-
Notifications
You must be signed in to change notification settings - Fork 24
Description
As mentioned in the paper, the optimization loss is considered to be non-negative, however, many objectives are not necessarily non-negative so it would be helpful to remove this restriction.
Currently, the optimizer fails without warning if a loss which goes below zero is used.
To demonstrate this, I modified a single line in L4_MNIST.ipynb to subtracted a constant from the cross entropy objective: train_op = opt.minimize(cross_entropy-5.).

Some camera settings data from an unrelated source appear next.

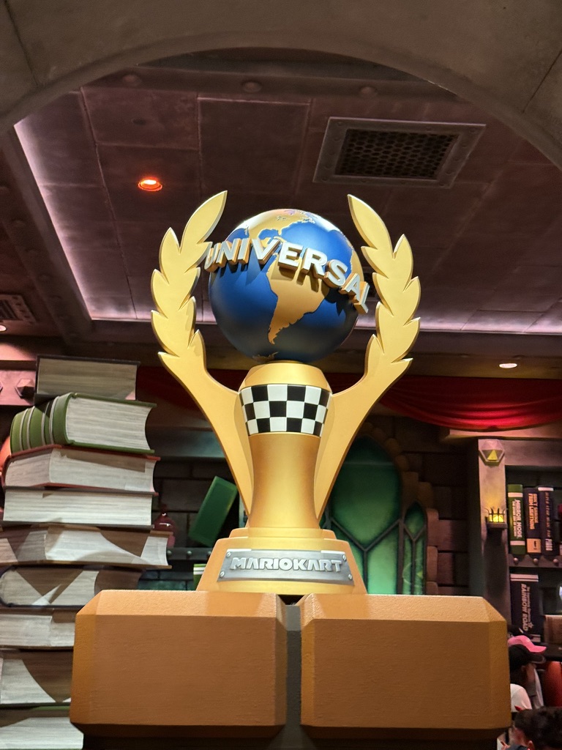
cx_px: 281
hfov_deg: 30.3
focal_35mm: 48
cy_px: 375
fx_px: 1039
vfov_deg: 39.7
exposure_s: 1/42
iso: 250
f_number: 1.78
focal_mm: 6.76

This, of course, shouldn't affect the optimization, however, when run the optimizer fails completely:
Epoch 0; Current Batch Loss: 2.3025853633880615
Epoch 1; Current Batch Loss: 1.02925705909729
Epoch 2; Current Batch Loss: 8078224896.0
Epoch 3; Current Batch Loss: 10578548736.0
Epoch 4; Current Batch Loss: 210841823608832.0
Epoch 5; Current Batch Loss: nan
Epoch 6; Current Batch Loss: nan
Epoch 7; Current Batch Loss: nan
[...]
Test accuracy: 0.09799999743700027
As a temporary work-around, a transformation may be used such as
pos_loss = tf.exp(loss - initial_loss)
where initial_loss is loss evaluated at the beginning of the optimization process.
The L4 optimizer does function with this transformation, however, empirically it doesn't seem to do very well.
It would be ideal if the optimizer could work with the original (un-transformed) loss.